→ WHAT TO DO:
Whenever the string "lines" appears in a line below, please copy the line out.

→ Collected data entries:
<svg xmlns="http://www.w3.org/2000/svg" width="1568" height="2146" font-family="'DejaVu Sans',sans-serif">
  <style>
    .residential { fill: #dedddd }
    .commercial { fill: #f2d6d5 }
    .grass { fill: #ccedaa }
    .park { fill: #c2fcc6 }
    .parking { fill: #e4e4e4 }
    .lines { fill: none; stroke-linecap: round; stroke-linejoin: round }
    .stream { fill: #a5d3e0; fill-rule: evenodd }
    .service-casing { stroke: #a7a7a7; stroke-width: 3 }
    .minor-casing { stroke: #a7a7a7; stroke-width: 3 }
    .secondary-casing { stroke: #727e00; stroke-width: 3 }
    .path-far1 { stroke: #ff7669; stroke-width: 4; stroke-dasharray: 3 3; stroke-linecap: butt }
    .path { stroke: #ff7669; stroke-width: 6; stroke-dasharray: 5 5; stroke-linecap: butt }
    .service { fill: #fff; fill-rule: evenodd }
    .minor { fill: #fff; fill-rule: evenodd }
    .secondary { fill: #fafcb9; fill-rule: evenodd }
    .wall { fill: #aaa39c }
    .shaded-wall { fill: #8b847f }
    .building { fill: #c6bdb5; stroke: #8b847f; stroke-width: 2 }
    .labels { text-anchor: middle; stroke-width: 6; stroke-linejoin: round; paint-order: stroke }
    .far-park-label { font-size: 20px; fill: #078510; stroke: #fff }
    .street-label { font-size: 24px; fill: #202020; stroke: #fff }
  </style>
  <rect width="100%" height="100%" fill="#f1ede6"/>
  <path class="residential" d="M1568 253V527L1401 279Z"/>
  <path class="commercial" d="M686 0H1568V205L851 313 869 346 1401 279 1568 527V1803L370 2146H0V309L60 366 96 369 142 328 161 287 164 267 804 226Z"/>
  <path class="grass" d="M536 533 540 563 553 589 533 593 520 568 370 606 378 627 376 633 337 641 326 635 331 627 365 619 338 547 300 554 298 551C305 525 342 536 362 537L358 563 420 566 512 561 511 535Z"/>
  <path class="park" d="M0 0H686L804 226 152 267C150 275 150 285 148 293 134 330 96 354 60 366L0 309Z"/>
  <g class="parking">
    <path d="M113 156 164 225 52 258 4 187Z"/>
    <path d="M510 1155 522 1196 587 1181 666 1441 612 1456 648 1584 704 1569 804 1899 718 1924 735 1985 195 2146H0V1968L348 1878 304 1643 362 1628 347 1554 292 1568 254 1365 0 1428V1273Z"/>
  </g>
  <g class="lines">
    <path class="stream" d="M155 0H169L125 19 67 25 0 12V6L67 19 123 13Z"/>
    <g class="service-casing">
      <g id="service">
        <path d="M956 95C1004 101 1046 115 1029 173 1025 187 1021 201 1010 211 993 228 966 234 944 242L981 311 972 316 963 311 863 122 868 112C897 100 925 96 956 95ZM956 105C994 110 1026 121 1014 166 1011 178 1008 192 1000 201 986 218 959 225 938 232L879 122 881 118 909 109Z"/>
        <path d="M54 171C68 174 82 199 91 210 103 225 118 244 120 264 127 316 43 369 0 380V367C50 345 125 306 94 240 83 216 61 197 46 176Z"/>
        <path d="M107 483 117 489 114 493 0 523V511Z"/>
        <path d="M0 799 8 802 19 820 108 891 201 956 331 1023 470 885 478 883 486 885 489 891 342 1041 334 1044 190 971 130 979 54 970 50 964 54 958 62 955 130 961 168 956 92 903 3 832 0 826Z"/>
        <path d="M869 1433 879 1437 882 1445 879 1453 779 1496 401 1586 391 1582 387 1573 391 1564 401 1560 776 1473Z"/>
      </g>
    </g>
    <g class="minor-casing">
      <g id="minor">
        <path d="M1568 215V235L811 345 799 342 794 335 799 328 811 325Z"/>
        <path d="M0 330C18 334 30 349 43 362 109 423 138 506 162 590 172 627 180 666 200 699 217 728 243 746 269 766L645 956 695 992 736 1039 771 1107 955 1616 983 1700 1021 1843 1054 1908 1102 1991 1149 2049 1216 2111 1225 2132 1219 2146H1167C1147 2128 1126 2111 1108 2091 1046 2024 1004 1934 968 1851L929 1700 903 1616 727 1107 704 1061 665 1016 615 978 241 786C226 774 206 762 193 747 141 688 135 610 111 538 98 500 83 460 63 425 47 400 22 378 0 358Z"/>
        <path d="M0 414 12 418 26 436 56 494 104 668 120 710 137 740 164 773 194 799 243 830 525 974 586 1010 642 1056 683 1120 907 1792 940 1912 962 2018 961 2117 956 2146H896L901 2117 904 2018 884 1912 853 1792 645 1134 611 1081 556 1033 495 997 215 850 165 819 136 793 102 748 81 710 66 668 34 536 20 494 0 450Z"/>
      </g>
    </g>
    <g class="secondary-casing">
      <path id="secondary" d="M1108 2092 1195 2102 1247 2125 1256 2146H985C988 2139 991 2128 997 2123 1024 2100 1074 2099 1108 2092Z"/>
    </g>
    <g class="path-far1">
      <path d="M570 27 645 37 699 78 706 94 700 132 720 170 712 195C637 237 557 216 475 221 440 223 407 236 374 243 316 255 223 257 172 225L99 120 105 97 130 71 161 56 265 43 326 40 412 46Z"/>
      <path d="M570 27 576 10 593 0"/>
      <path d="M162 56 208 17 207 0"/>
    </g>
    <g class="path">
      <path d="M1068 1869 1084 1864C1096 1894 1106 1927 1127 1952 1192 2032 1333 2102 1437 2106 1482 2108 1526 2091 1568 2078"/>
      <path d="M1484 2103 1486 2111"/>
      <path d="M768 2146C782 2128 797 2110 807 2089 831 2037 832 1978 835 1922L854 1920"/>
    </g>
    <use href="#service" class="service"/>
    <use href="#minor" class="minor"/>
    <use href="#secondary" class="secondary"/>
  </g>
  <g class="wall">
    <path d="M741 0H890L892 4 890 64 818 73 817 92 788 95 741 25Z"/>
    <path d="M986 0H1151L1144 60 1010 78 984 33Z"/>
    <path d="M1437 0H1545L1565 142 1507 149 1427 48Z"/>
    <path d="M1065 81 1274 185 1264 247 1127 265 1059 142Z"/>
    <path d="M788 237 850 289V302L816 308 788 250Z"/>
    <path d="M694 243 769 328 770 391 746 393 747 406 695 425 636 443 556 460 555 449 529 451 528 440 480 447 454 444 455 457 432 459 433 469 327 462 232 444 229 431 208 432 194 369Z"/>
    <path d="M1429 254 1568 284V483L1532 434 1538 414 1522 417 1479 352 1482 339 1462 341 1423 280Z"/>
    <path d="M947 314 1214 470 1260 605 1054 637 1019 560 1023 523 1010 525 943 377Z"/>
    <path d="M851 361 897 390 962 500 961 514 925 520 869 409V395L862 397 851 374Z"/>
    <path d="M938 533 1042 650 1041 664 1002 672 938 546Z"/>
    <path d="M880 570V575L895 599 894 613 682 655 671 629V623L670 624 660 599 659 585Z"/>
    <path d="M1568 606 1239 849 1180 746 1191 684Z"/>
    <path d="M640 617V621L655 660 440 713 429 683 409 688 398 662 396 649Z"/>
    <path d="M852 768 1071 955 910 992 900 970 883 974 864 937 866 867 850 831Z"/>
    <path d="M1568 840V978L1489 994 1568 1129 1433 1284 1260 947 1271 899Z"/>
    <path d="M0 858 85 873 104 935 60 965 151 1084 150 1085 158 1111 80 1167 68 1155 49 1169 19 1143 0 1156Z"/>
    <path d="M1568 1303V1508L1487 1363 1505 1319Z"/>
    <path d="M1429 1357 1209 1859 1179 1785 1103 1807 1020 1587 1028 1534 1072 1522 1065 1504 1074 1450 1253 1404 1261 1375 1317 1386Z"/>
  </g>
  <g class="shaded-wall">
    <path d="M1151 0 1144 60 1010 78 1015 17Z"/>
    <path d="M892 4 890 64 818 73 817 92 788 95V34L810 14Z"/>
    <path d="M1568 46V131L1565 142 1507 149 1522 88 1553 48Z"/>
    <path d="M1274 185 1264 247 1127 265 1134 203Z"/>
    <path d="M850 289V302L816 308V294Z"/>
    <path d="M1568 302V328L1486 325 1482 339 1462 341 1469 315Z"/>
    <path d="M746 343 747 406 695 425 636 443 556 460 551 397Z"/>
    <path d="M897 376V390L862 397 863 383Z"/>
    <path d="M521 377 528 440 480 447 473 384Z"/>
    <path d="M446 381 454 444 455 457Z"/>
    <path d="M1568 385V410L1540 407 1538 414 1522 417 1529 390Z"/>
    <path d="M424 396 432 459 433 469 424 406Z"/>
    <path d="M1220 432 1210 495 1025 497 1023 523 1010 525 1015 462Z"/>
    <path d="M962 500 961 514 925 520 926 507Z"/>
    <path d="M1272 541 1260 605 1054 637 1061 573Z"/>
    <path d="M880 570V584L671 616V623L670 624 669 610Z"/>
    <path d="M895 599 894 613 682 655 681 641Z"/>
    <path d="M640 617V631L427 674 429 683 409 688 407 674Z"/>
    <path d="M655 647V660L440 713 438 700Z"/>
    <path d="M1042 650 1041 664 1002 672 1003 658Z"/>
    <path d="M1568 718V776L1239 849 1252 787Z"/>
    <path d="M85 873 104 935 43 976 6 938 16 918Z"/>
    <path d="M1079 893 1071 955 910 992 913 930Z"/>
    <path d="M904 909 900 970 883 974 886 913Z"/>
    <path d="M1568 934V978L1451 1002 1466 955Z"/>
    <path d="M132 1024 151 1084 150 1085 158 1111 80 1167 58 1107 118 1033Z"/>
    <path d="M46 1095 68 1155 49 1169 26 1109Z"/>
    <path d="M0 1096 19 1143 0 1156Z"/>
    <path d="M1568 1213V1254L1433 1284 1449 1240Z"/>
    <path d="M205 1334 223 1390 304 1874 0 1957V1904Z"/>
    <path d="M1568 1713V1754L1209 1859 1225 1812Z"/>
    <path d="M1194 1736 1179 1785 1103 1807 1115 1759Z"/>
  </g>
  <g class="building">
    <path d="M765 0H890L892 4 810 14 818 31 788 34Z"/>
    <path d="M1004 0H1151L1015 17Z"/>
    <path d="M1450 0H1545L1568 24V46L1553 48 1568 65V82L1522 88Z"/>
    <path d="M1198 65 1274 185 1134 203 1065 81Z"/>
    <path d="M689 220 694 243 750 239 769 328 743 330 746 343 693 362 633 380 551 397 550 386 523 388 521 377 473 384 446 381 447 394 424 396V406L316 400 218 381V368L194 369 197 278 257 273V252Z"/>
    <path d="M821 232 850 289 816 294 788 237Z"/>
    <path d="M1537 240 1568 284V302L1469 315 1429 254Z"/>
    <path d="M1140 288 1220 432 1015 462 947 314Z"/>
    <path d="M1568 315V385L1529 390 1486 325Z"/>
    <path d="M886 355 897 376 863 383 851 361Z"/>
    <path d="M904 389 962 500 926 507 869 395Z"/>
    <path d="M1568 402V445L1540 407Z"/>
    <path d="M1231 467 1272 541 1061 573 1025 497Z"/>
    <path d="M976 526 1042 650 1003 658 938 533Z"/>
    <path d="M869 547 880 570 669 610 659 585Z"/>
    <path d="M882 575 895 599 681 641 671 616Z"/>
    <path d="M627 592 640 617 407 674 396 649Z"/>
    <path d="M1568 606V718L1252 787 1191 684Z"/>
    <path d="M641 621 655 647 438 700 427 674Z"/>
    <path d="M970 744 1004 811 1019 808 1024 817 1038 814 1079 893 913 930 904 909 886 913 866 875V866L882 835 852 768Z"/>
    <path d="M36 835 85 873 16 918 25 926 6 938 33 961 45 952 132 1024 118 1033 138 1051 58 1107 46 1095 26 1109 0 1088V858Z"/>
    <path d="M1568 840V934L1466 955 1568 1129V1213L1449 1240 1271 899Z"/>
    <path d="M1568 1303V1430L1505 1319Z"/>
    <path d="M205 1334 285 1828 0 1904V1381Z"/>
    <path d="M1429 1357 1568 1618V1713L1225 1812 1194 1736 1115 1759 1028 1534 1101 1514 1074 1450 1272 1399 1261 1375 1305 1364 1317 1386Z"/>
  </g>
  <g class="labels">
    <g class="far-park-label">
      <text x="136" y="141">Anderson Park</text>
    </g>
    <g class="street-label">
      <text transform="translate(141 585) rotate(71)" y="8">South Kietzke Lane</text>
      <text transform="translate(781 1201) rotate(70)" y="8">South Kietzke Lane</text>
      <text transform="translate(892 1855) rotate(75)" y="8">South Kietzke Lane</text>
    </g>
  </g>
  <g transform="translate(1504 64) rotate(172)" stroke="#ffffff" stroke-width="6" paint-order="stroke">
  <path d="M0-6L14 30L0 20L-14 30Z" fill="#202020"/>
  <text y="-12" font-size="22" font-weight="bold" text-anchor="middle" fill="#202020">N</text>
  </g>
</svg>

→ EXPECTED ANSWER:
    .lines { fill: none; stroke-linecap: round; stroke-linejoin: round }
  <g class="lines">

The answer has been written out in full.